Après 2008, les territoires détendus ne peuvent plus tenir les prix
Ensuite, "à partir de 2008, là où les marchés sont vraiment tendus, les prix ont continué à augmenter (après parfois quelques années de stabilité) alors que là où le marché est détendu, il n’est plus possible de tenir les niveaux de prix atteints en 2008 et donc ils ont baissé", analyse Jean-Claude Driant. Selon lui, "la crise a remis un peu de sens des réalités" dans les évolutions excessives de la décennie 1998-2008.
Le marché immobilier sensible à la dynamique économique locale, mais pas seulement
Naturellement, ces disparités nouvelles entre métropoles et villes moyennes tiennent en premier lieu à des disparités de développement économique. "Après la crise, nous avons assisté à une concentration des activités tertiaires de services dans les grands pôles urbains qui ont été moins touchés par la crise que les pôles industriels, dont dépendaient certaines villes moyennes", rappelle Pierre Madec, économiste à l’OFCE. Mais selon lui, les écarts de prix se seraient aussi creusés du fait de la baisse des soutiens financiers de l’État aux collectivités locales entre 2011 et 2017, qui aurait pénalisé l’investissement public local.
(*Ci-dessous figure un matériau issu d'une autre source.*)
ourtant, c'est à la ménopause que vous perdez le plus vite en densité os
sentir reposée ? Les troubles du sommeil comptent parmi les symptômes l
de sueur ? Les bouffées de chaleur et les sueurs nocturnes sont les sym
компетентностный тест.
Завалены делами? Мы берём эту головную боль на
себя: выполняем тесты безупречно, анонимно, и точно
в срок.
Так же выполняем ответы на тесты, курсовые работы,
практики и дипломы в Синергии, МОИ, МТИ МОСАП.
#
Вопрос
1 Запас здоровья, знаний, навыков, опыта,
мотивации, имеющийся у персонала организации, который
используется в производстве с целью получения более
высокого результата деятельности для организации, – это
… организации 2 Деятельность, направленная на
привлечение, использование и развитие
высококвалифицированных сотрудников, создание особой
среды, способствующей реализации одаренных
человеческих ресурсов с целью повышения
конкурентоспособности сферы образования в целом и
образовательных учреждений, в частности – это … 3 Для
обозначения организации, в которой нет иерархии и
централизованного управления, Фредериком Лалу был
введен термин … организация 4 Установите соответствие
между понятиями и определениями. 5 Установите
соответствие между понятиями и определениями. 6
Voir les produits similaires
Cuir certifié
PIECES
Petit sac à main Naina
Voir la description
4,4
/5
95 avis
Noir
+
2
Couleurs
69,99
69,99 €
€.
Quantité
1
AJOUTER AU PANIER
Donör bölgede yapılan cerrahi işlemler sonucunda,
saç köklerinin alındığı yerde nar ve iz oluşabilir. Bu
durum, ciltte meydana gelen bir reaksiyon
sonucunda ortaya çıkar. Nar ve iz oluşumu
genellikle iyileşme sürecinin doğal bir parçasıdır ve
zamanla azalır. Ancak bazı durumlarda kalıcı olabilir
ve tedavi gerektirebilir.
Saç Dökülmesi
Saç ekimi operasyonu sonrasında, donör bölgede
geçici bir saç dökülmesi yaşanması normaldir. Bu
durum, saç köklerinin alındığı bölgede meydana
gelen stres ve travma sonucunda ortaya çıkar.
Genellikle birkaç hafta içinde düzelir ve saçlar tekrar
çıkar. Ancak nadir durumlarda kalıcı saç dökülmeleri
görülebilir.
Seules les grandes villes auraient pu résister en trouvant des sources de financements complémentaires sur les marchés financiers.
Avec "l’effet LGV", les prix des appartements anciens à Bordeaux ont encore bondi
Pierre Madec ne néglige pas non plus les effets liés à "la spéculation immobilière". "La demande crée souvent une demande supplémentaire qui anticipe des hausses de prix futures", rappelle-t-il, en citant pour exemple "l’effet LGV" à Bordeaux, où les prix des appartements anciens ont encore bondi de 17,9% sur un an à fin mars 2018. Une tendance difficile à infléchir car mis à part les locataires et les accédants à la propriété, "les propriétaires et les collectivités locales ont intérêt à ce que les prix de l’immobilier augmentent : les premiers sont intéressés par la valorisation de leur patrimoine, alors que les secondes y voient une preuve de leur attractivité et une source supplémentaire de recettes fiscales", précise Pierre Madec. Reste que ces distorsions qui en découlent posent, comme le souligne son compère Jean-Claude Driant, "un problème majeur d’aménagement du territoire et d’accroissement des inégalités d’accès au logement et de patrimoine dans notre pays".
* "Les crises du logement", PUF / Vie des idées, 2018, 116 p.